Teradata adds Hadoop integration, launches data warehouse platform

Teradata's latest additions to its unified data architecture aim to deeply integrate its data warehouse systems, Aster's discovery platform, Hadoop and best-of-breed hardware.
Written by Larry Dignan, Contributor

Teradata added Hadoop integration to its unified data architecture, partnered with Mellanox to increase throughput on its systems and launched its latest data warehouse platform.


The moving parts come as Teradata is blending Hadoop technology and partnering to deliver what Tasso Argyros, co-president Teradata Aster, calls a "best of breed component" approach that integrates parts tightly and packages systems.

According to Teradata the latest additions to its unified data architecture, which melds data warehouse systems, Teradata Aster's discovery platform, Hadoop and best-of-breed partner tools, break down like this:

  • A fabric-based networking backbone to speed analytics systems. For fabric-based computing, Teradata partnered with Mellanox InfiniBand to joint SUSE Linux Enterprise Server, NetApp and Intel's Xeon processors.
  • Software to allow analysts to browse and move between Teradata and Hadoop data for business intelligence. The Teradata Enterprise Teradata Studio with Smart Loader for Hadoop Access supports Hortonworks and Cloudera.
  • Teradata SQL-H, which blends Hadoop with standard SQL databases. SQL-H, which supports Hortonworks, is designed to allow analysts to query data anywhere it resides.
  • The Teradata Active Enterprise Data Warehouse 6700 platform (right), which combines Mellanox components with the company's BYNET software. The 6700 platform integrates with Apache Hadoop and Teradata appliances.
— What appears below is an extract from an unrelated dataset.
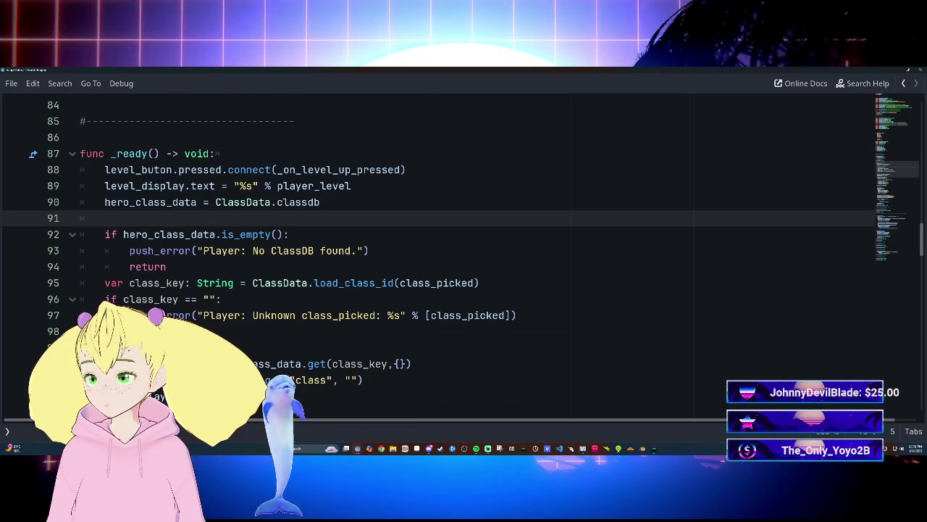
key(Return)
key(Return)
Write an if condition checking main_hand_weapon and off_hand_weapon are both in one-handed weapon groups.
key(Up)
Argyros said that Teradata's goal was to form a platform that can ingest structured and unstructured data into one architecture. "The way we included Hadoop makes it a data refinery where it can be ingested to get it ready for further analysis that can happen in Teradata or Aster," he said.

As for Hadoop, Teradata's Argyros said it makes more sense to partner with leading distributions instead of building its own. Recently, EMC and Intel launched their own distributions of Hadoop. "We don't want to go out and pretend we have a Hadoop distribution," he said. "There are other distributions that are market leading."